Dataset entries
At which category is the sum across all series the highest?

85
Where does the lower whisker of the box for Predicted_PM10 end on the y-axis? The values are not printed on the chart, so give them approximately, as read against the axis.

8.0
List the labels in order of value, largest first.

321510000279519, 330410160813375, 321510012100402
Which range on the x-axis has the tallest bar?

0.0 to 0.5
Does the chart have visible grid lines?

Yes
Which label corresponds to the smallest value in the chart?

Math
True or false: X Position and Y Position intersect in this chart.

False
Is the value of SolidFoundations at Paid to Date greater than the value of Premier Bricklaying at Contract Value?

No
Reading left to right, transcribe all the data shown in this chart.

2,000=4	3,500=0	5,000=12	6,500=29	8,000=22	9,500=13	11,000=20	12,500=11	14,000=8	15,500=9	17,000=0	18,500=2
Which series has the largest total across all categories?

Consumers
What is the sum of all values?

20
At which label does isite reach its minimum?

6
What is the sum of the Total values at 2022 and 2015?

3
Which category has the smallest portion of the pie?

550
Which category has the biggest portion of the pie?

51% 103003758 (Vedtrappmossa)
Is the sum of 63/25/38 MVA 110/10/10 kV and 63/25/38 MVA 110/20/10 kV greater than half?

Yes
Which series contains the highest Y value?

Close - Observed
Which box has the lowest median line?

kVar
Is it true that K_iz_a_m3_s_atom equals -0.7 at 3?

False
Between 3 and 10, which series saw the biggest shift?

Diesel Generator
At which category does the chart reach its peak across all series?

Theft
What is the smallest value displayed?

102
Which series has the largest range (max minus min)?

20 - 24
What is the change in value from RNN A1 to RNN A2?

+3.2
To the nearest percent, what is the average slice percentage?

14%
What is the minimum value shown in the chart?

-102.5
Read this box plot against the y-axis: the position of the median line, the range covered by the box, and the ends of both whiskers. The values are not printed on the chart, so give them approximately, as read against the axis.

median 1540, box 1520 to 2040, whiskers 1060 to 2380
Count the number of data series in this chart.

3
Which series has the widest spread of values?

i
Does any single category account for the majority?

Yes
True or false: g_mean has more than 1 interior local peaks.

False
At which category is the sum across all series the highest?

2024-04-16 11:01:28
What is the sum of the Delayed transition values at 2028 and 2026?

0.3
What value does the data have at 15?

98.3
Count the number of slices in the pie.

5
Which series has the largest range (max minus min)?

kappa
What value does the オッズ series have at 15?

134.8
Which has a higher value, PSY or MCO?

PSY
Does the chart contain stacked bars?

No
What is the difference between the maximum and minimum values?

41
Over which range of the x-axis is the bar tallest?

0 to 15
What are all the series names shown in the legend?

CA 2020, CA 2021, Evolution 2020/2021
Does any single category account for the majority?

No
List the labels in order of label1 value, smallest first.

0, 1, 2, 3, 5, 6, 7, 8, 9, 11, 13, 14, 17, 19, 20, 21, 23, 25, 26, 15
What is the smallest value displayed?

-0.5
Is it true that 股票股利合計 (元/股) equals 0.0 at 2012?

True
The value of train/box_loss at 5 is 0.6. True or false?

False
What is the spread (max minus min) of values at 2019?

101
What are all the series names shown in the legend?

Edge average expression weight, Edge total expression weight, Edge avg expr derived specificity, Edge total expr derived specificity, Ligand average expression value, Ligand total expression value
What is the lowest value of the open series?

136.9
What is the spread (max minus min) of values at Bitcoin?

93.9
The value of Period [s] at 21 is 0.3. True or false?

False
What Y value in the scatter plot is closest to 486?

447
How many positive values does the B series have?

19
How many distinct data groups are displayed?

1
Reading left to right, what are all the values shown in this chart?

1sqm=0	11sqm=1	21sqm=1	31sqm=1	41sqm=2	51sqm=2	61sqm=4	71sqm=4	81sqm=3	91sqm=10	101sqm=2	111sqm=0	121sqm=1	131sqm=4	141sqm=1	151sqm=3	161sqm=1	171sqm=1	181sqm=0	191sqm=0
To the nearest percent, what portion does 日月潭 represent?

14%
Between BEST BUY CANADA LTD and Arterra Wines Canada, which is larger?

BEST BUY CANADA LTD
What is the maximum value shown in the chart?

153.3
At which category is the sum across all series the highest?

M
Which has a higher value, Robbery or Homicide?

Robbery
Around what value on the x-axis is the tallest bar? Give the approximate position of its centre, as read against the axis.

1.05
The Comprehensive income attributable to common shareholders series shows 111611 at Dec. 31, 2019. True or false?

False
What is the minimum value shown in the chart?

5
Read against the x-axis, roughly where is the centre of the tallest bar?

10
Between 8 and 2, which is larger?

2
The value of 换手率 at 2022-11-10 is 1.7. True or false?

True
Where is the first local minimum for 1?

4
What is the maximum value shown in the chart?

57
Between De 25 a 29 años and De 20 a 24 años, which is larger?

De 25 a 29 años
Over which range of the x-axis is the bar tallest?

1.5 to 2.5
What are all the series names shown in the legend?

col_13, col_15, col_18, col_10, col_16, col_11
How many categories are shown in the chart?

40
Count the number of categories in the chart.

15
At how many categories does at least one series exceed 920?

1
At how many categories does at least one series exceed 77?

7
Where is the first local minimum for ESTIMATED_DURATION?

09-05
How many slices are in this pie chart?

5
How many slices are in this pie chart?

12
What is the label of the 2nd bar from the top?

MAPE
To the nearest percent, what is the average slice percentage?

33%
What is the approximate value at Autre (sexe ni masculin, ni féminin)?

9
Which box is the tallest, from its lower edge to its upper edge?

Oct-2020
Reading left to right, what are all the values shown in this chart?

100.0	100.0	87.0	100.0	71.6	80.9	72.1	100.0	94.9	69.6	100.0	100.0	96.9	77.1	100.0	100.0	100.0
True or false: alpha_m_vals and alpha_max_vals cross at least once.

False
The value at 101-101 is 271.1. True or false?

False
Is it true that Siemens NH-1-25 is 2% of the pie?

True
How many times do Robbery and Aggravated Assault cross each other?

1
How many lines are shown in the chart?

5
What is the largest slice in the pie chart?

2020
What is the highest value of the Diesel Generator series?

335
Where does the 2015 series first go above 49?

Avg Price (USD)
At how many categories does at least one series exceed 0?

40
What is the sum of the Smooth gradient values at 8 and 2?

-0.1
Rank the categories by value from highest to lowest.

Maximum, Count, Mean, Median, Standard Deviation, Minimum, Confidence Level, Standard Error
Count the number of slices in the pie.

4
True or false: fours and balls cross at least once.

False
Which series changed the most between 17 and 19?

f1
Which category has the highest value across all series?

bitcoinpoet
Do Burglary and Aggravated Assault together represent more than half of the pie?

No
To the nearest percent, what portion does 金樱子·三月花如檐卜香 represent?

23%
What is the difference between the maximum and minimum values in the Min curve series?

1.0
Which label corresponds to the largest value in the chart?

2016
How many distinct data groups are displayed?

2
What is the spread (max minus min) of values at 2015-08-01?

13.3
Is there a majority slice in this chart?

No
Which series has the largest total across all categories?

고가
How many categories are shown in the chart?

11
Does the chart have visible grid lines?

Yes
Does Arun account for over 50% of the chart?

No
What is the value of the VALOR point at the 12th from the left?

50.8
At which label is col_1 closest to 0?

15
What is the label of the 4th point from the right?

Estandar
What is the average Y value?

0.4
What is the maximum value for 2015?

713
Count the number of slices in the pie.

▶ [WHAT TO DO]:
Copy the listing word for word, starting at the line containing "Maximum, Count, Mean, Median, Standard" and ending after the line containing "Which category has the highest".

▶ [EXERCISE RESULT]:
Maximum, Count, Mean, Median, Standard Deviation, Minimum, Confidence Level, Standard Error
Count the number of slices in the pie.

4
True or false: fours and balls cross at least once.

False
Which series changed the most between 17 and 19?

f1
Which category has the highest value across all series?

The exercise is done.